---------- Фрагмент документа
Невнимательные либеральные пограничники вколотили нам в паспорта по штампу, невнимательные таможенники подмахнули декларации с одинаковыми разрешенными суммами, и рассвет высветил белую равнину с черными ранками изб, рощиц, станционных строений. Был тот же февраль, но только уже заграничный.
Очень люблю весну. Рад бы вслед за Александром Сергеевичем восхищаться прелестями осени и восклицать: «…Я не люблю весны; Скучна мне оттепель; вонь, грязь – весной я болен…» Но что поделаешь – люблю весну. Ленинградскую раннюю люблю, когда лед на Неве меняет цвет и сквозь зимний автомобильный шум города просачиваются новые звуки – таянья, невнятного журчания, вздохов размораживающейся большой воды. И вдруг понимаешь, что ты не на материке и не на обширной тверди, а на островах, будь ты хоть на необъятной Неве, или на корректной Фонтанке, или хоть на узеньком канале Грибоедова.
И московскую весну люблю. Особенно позднюю, с сиренью в неизменных двориках возле неизменных сараев. Это ж сколько раз всё сносили, давая простор небоскребам! И небоскребы выросли… и состарились… и еще новые гиганты скребут небо, а рядом, внизу, тут же за уголком – вот чудо-то! – всё те же сарайчики непонятного назначения во двориках, где белье сушится на веревках и небритые мужчины в застиранных майках стучат костяшками домино или сидят бесцельно на скамейках, щурясь на солнце. И сирень, сирень… И каждый вечер… день все длиннее.
Я видел две особенные весны – Пражскую весну 68-го года и время цветения сакуры в Токио в 98-м. Они совсем непохожи. Они даже несопоставимы. Поэтому очень важно будет рассказать про обе. Одна стремилась все изменить и перемены сделать необратимыми. У японской весны был другой принцип – ничего не менять и даже ни к чему не прикасаться. Ждать, видеть, смотреть… и знать, что цветению отпущено только две недели. А дальше – весне конец. Одна весна рухнула, другая вечна.
В Праге тогда дышало вдохновение. Все, что ни делалось, было талантливо, и все восхищались друг другом.
--------------------
---------- Исходные данные
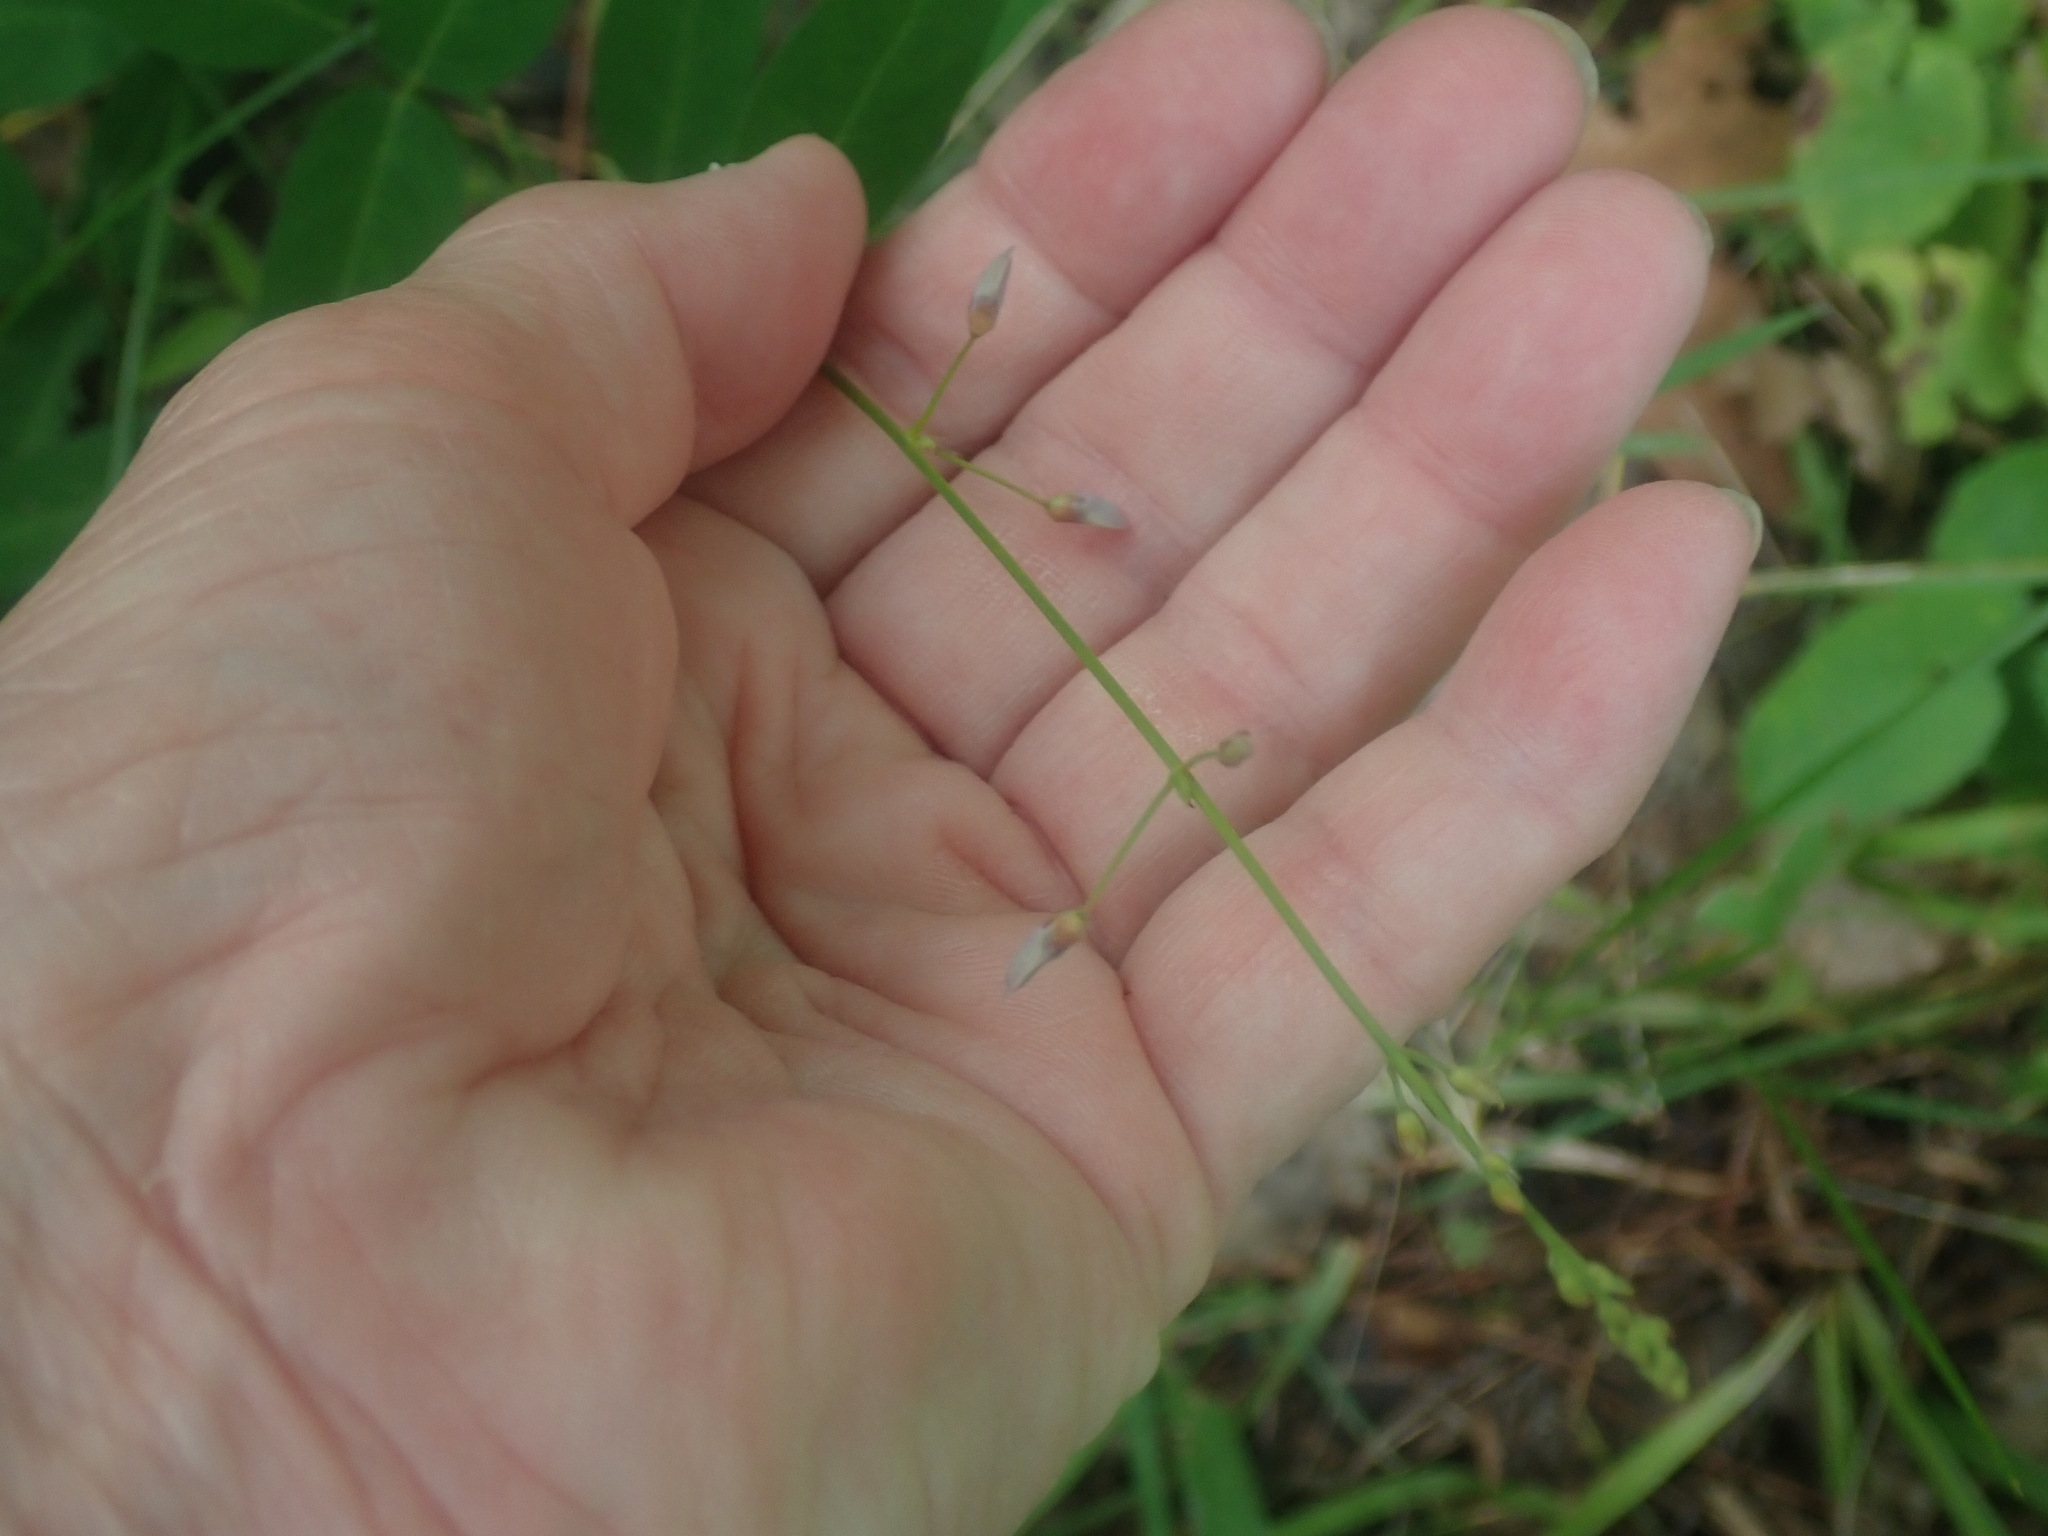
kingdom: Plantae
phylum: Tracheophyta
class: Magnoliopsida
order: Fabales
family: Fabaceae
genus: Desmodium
--------------------
---------- Исходные данные
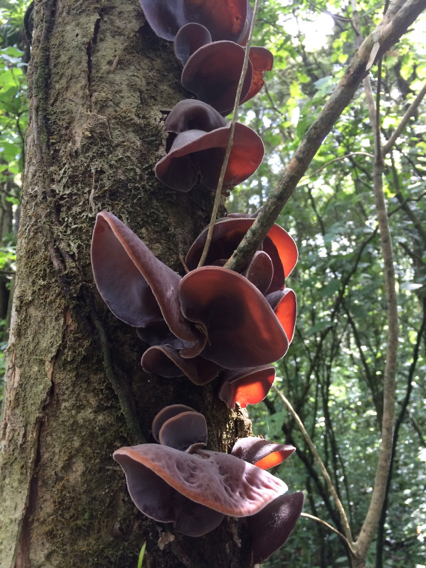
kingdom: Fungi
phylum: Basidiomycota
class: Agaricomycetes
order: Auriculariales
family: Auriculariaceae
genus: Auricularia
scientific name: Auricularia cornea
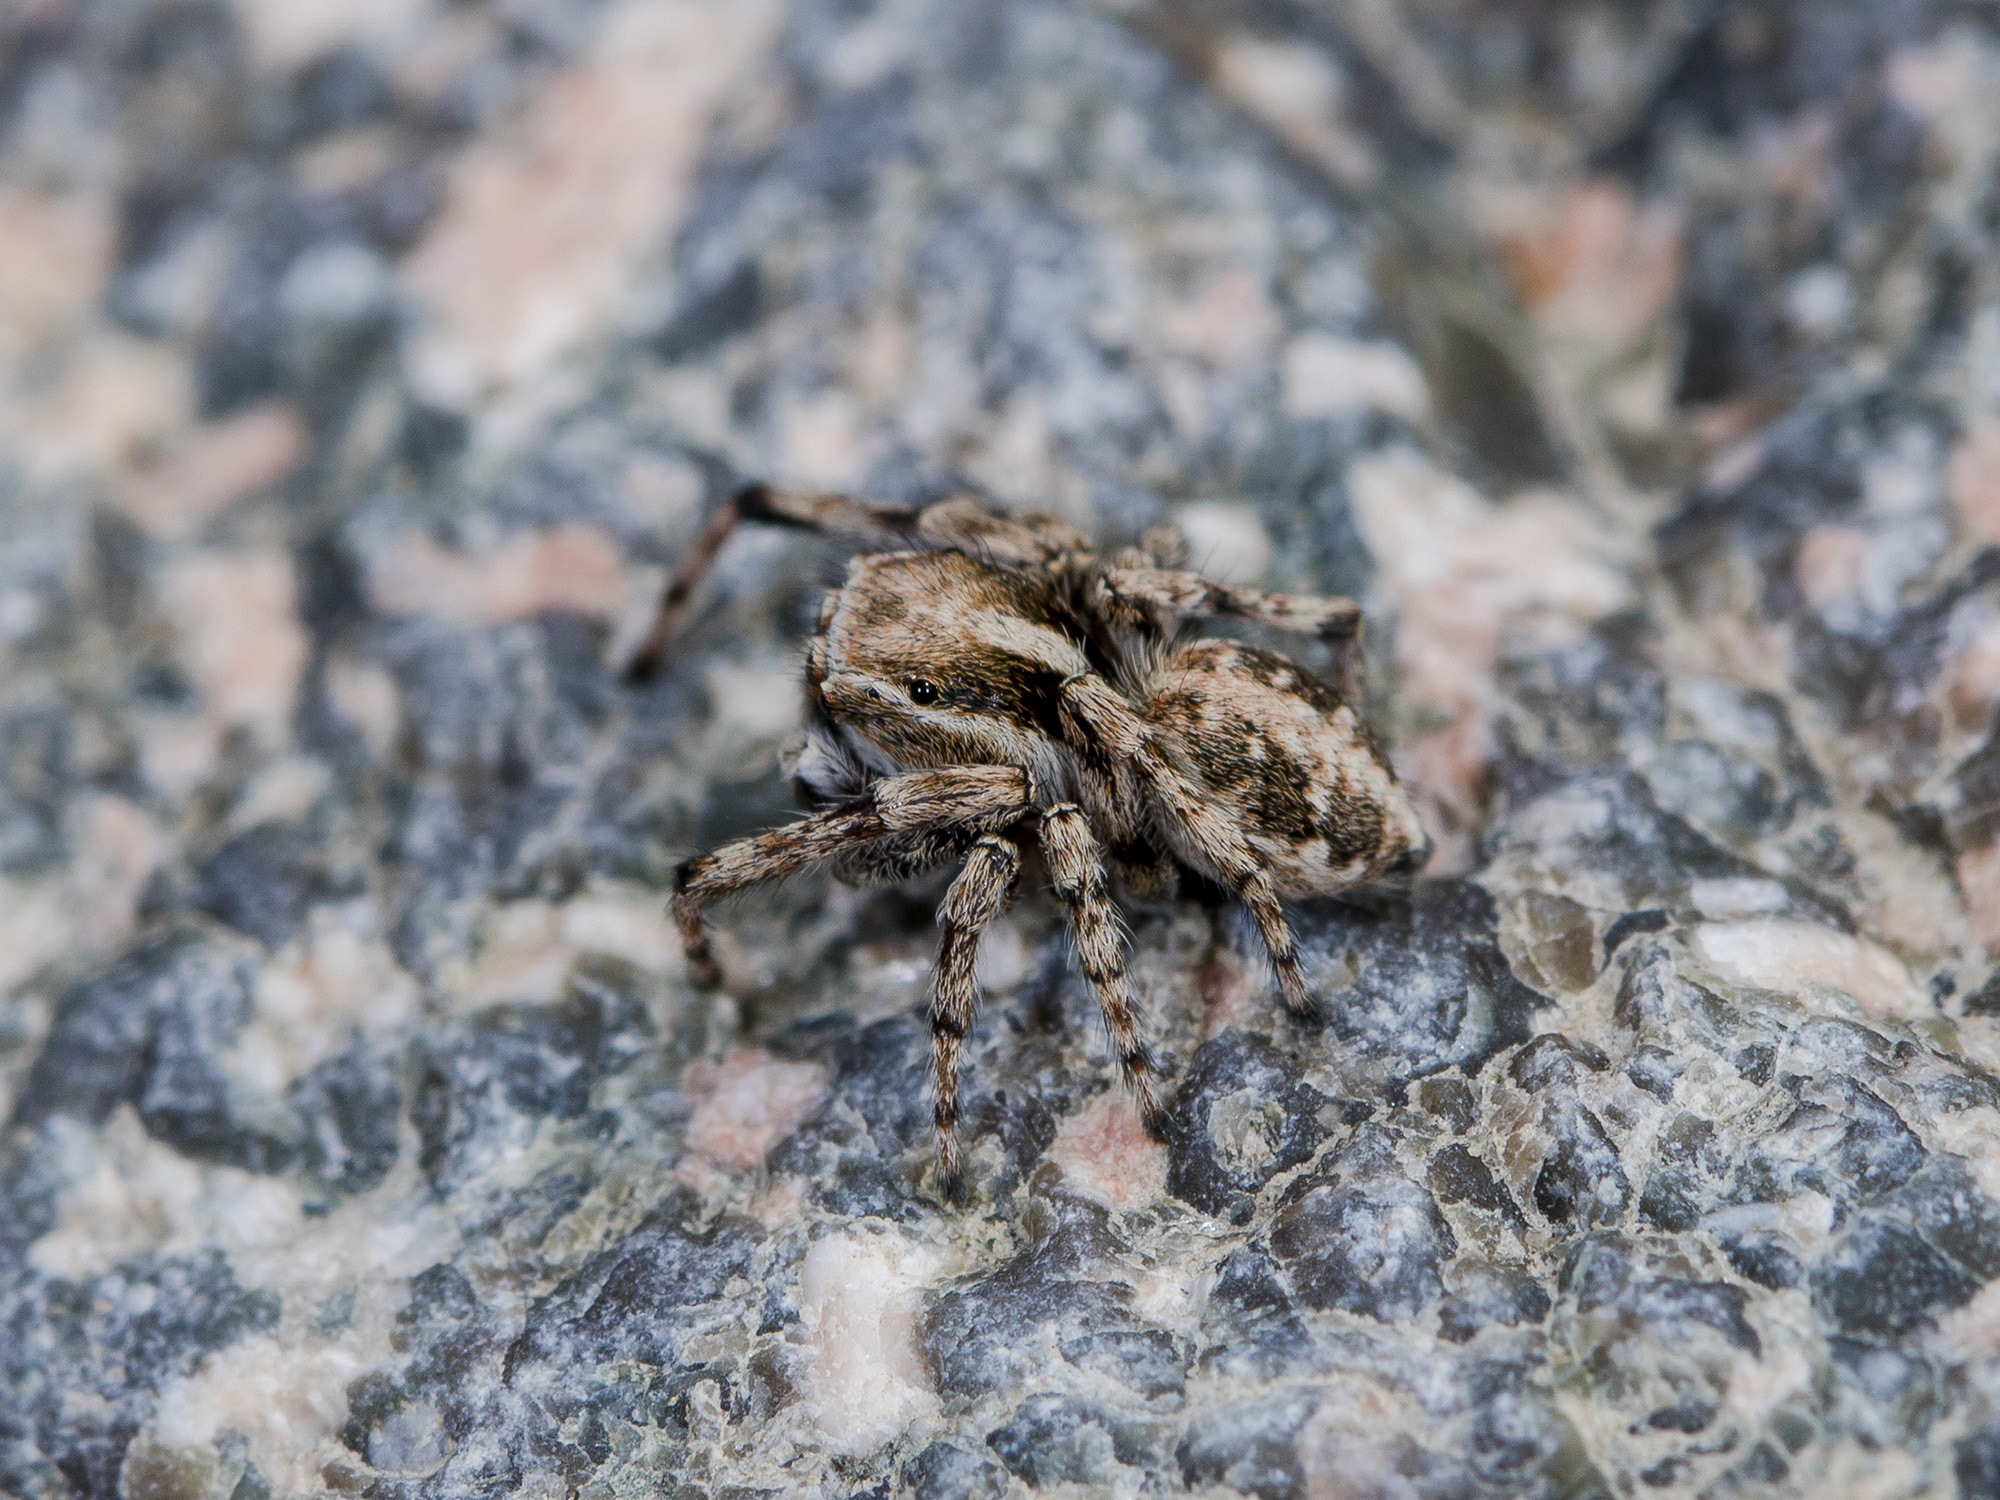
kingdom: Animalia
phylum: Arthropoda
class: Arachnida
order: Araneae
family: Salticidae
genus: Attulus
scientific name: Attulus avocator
--------------------
Условие задачи: Перескажите короче или в виде списка абзац фрагмента документа, который начинается словами «Я видел две особенные весны». Сохраните его основные факты.

Правильный ответ:
- Две особенные весны: Пражская весна 68-го года и время цветения сакуры в Токио в 98-м.
- Они совсем непохожи и даже несопоставимы, поэтому важно рассказать про обе.
- Пражская весна стремилась все изменить и сделать перемены необратимыми.
- Принцип японской весны — ничего не менять и ни к чему не прикасаться: ждать, видеть, смотреть, зная, что цветению отпущено только две недели.
- Одна весна рухнула, другая вечна.